The above is a famous quote from the Paul Newman movie, Cool Hand Luke. In notoriety it ranks somewhat below Rhett Butler's, "Frankly Scarlet I don't give a damn" but from the standpoint of a ﬁnancial institution's compliance program, it is number one. Communication is one of the hallmarks of a successful compliance program and without it you are doomed to fail.
Virtually everything that a ﬁnancial institution or its employees say or do, or how they say or do it is governed by some regulation. Therefore, it is mandatory from a compliance standpoint that the compliance oﬃcer in a ﬁnancial institution knows what is being said and done. It is the responsibility of the compliance oﬃcer to establish and maintain open lines of communication with all of the departments in the ﬁnancial institution so that the compliance oﬃcer knows what is being considered. It is the compliance oﬃcer's job to sell himself or herself to the heads of all of the other departments so that they understand that the compliance function is there for their beneﬁt, not as a road block to what they want to accomplish.
A compliance oﬃcer needs to understand that they are viewed somewhat the same as a police oﬃcer. They may be respected but not universally loved. If you are driving and there is a police car behind you, you make sure that you come to a complete stop at all stop signs and you don't exceed the speed limit. If the police car is not there, maybe not so much. It is the compliance oﬃcer's job to convince the other department heads and institution employees that they want to obey the rules because there may be another police oﬃcer parked in the shadows.
It is the compliance oﬃcer's task to develop a feeling of camaraderie with the other department heads so that they know that advising the compliance oﬃcer early on of their plans and involving the compliance oﬃcer in the planning process is to their beneﬁt. One of the elements of this is for the compliance oﬃcer to avoid becoming Dr. Death. You can't be the person who waits for one of your fellow employees to fall into a hole and then shovel dirt on top of them. You have to be aware of where they are walking so that you can say, "Watch out for the hole." When you are involved in a department's planning and it wants to do something that is outside of the rules, it's not just your job to say, "You can't do that." After saying why they can't do what they want to do exactly the way that they want to do it, it's your job to give them two or three compliant alternatives to accomplish what they are trying to accomplish.

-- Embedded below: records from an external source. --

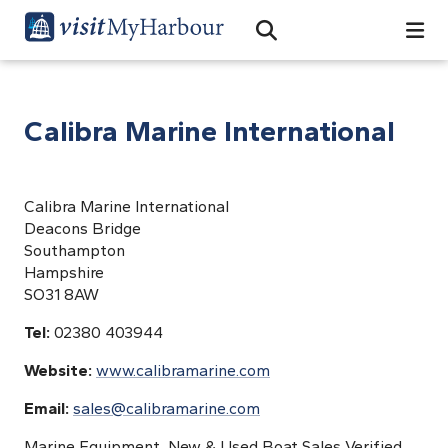
Search
Open Search Bar
Search
Calibra Marine International
Calibra Marine International
Deacons Bridge
Southampton
Hampshire
SO31 8AW
Tel:
02380 403944
Website:
www.calibramarine.com
Email:
sales@calibramarine.com
Marine Equipment, New & Used Boat Sales Verified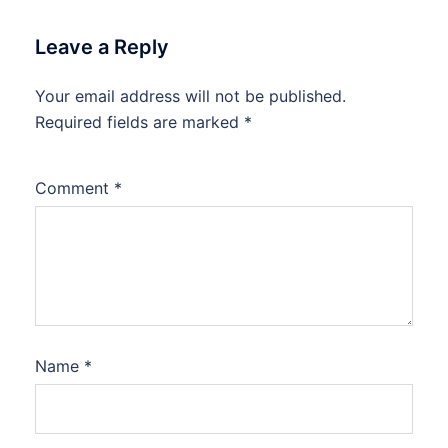
Leave a Reply
Your email address will not be published.
Required fields are marked
*
Comment
*
Name
*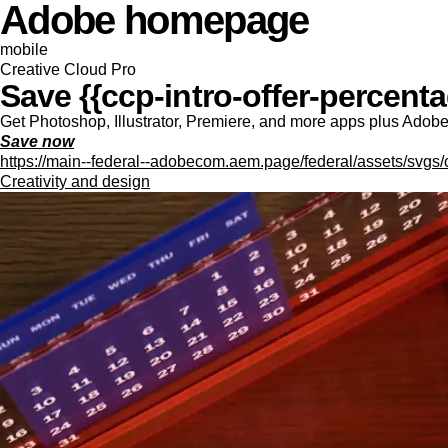
Adobe homepage
mobile
Creative Cloud Pro
Save {{ccp-intro-offer-percentag
Get Photoshop, Illustrator, Premiere, and more apps plus Adobe F
Save now
https://main--federal--adobecom.aem.page/federal/assets/svgs/
Creativity and design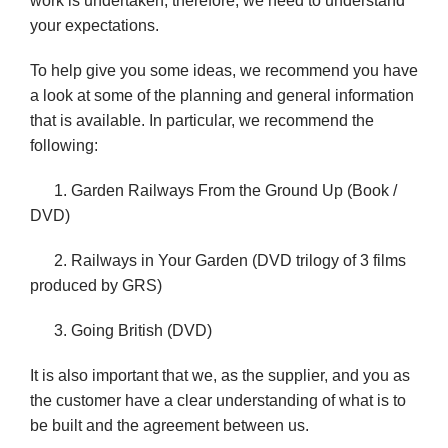
work is undertaken,
therefore, we need to understand
your expectations.
To help give you some ideas, we recommend you have
a look at some of the planning and general information
that is available. In
particular, we recommend the
following:
1. Garden Railways From the Ground Up (Book /
DVD)
2. Railways in Your Garden (DVD trilogy of 3 films
produced by GRS)
3. Going British (DVD)
It is also important that we, as the supplier, and you as
the customer have a clear understanding of what is to
be built and the agreement between us.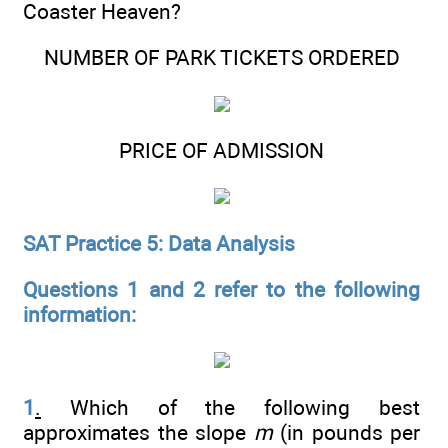
Coaster Heaven?
NUMBER OF PARK TICKETS ORDERED
PRICE OF ADMISSION
SAT Practice 5: Data Analysis
Questions 1 and 2 refer to the following
information:
1
.
Which of the following best
approximates the slope
m
(in pounds per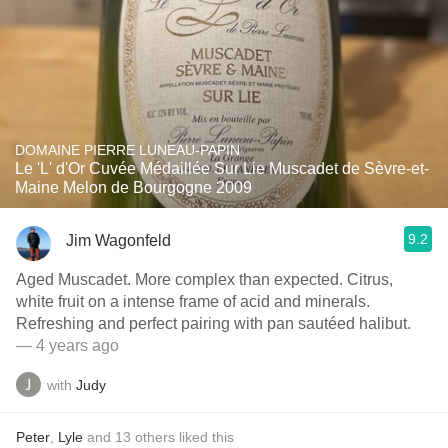
DOMAINE PIERRE LUNEAU-PAPIN
Le 'L' d'Or Cuvée Médaillée Sur Lie Muscadet de Sèvre-et-
Maine Melon de Bourgogne 2009
9.2
Jim Wagonfeld
Aged Muscadet. More complex than expected. Citrus,
white fruit on a intense frame of acid and minerals.
Refreshing and perfect pairing with pan sautéed halibut.
— 4 years ago
with
Judy
Peter
,
Lyle
and
13
others
liked this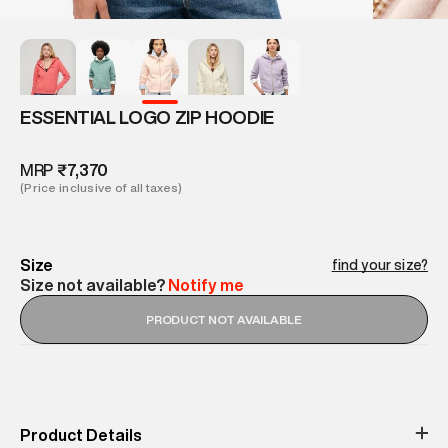
ESSENTIAL LOGO ZIP HOODIE
MRP
₹7,370
(Price inclusive of all taxes)
Size
find your size?
Size not available?
Notify me
PRODUCT NOT AVAILABLE
Product Details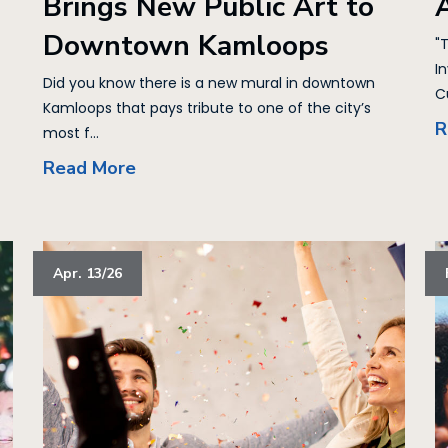
Brings New Public Art to
Downtown Kamloops
"
I
Did you know there is a new mural in downtown
Cu
Kamloops that pays tribute to one of the city’s
R
most f...
Read More
Apr. 13/26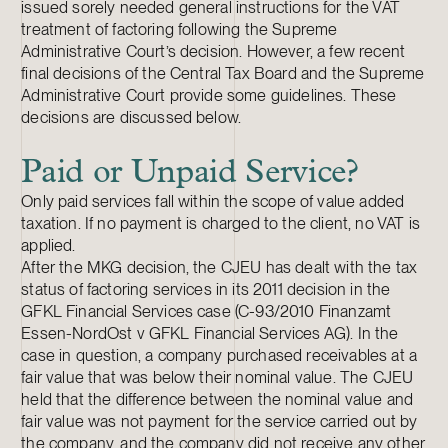
issued sorely needed general instructions for the VAT
treatment of factoring following the Supreme
Administrative Court’s decision. However, a few recent
final decisions of the Central Tax Board and the Supreme
Administrative Court provide some guidelines. These
decisions are discussed below.
Paid or Unpaid Service?
Only paid services fall within the scope of value added
taxation. If no payment is charged to the client, no VAT is
applied.
After the MKG decision, the CJEU has dealt with the tax
status of factoring services in its 2011 decision in the
GFKL Financial Services case (C-93/2010 Finanzamt
Essen-NordOst v GFKL Financial Services AG). In the
case in question, a company purchased receivables at a
fair value that was below their nominal value. The CJEU
held that the difference between the nominal value and
fair value was not payment for the service carried out by
the company, and the company did not receive any other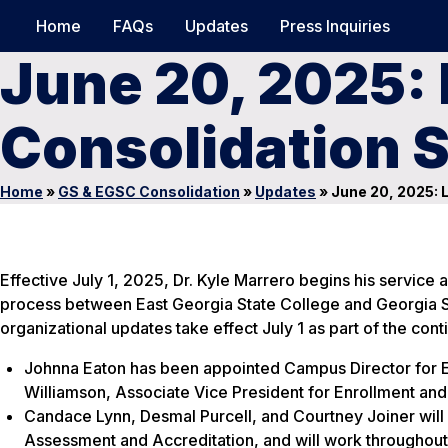
Home
FAQs
Updates
Press Inquiries
June 20, 2025: 
Consolidation 
Home
»
GS & EGSC Consolidation
»
Updates
»
June 20, 2025: 
Effective July 1, 2025, Dr. Kyle Marrero begins his service 
process between East Georgia State College and Georgia So
organizational updates take effect July 1 as part of the con
Johnna Eaton has been appointed Campus Director for Ea
Williamson, Associate Vice President for Enrollment an
Candace Lynn, Desmal Purcell, and Courtney Joiner will r
Assessment and Accreditation, and will work throughout 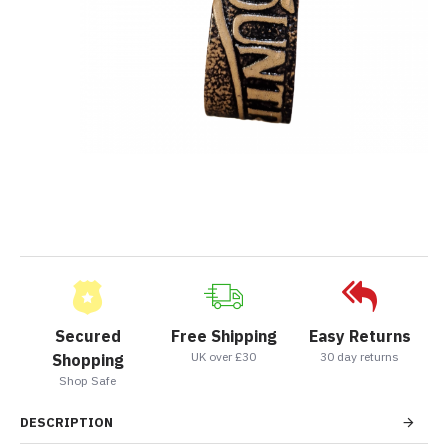
Secured
Free Shipping
Easy Returns
UK over £30
30 day returns
Shopping
Shop Safe
DESCRIPTION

Communication is a two way street; it is the job of the compliance oﬃcer to initiate that communication. Make sure that all of the employees of the institution have a good understanding of the regulations that govern their positions and educate them early on of any changes or additions to those regulations. Make sure that they understand that you are there to help and not to hinder. Let them know that if they have a question you want them to ask it. Let them know that if they have an idea for a new product or service they are welcome to run it by you before they put too much work into it. Also, let them know that it is your job to guide them through the labyrinth of rules and regulations successfully.
Much success of communication is basic human relations. Make yourself available and approachable; when another department involves you in its planning, thank them and let them know that you appreciate it. If you work on your institution's internal communications one of the results will be a better and easier compliant result.